** Opening Source records block **

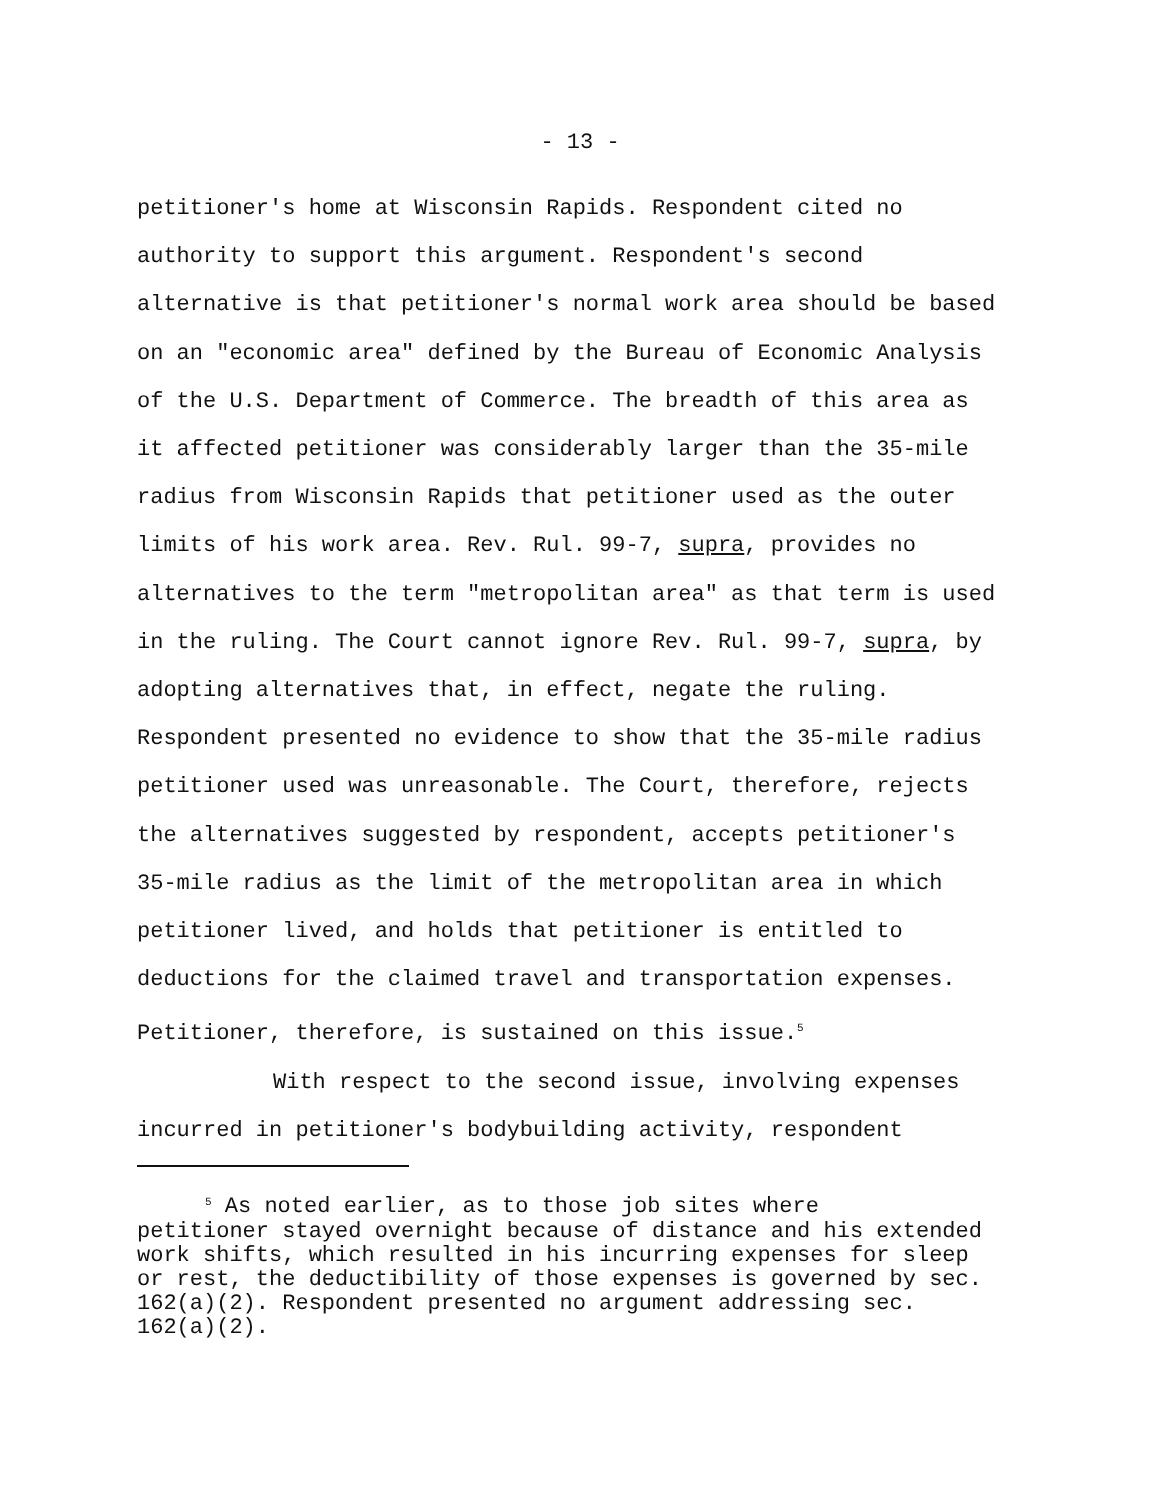- 13 -
petitioner's home at Wisconsin Rapids. Respondent cited no
authority to support this argument. Respondent's second
alternative is that petitioner's normal work area should be based
on an "economic area" defined by the Bureau of Economic Analysis
of the U.S. Department of Commerce. The breadth of this area as
it affected petitioner was considerably larger than the 35-mile
radius from Wisconsin Rapids that petitioner used as the outer
limits of his work area. Rev. Rul. 99-7, supra, provides no
alternatives to the term "metropolitan area" as that term is used
in the ruling. The Court cannot ignore Rev. Rul. 99-7, supra, by
adopting alternatives that, in effect, negate the ruling.
Respondent presented no evidence to show that the 35-mile radius
petitioner used was unreasonable. The Court, therefore, rejects
the alternatives suggested by respondent, accepts petitioner's
35-mile radius as the limit of the metropolitan area in which
petitioner lived, and holds that petitioner is entitled to
deductions for the claimed travel and transportation expenses.
Petitioner, therefore, is sustained on this issue.<sup>5</sup>
With respect to the second issue, involving expenses
incurred in petitioner's bodybuilding activity, respondent
<sup>5</sup> As noted earlier, as to those job sites where
petitioner stayed overnight because of distance and his extended
work shifts, which resulted in his incurring expenses for sleep
or rest, the deductibility of those expenses is governed by sec.
162(a)(2). Respondent presented no argument addressing sec.
162(a)(2).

** Closing Source records block **

● **Task statement**: Please output exactly the lines between the one holding "adopting alternatives that, in" and the one holding "35-mile radius as" in the records above, inclusive, and nothing more.

● **Solution to the exercise**:
adopting alternatives that, in effect, negate the ruling.
Respondent presented no evidence to show that the 35-mile radius
petitioner used was unreasonable. The Court, therefore, rejects
the alternatives suggested by respondent, accepts petitioner's
35-mile radius as the limit of the metropolitan area in which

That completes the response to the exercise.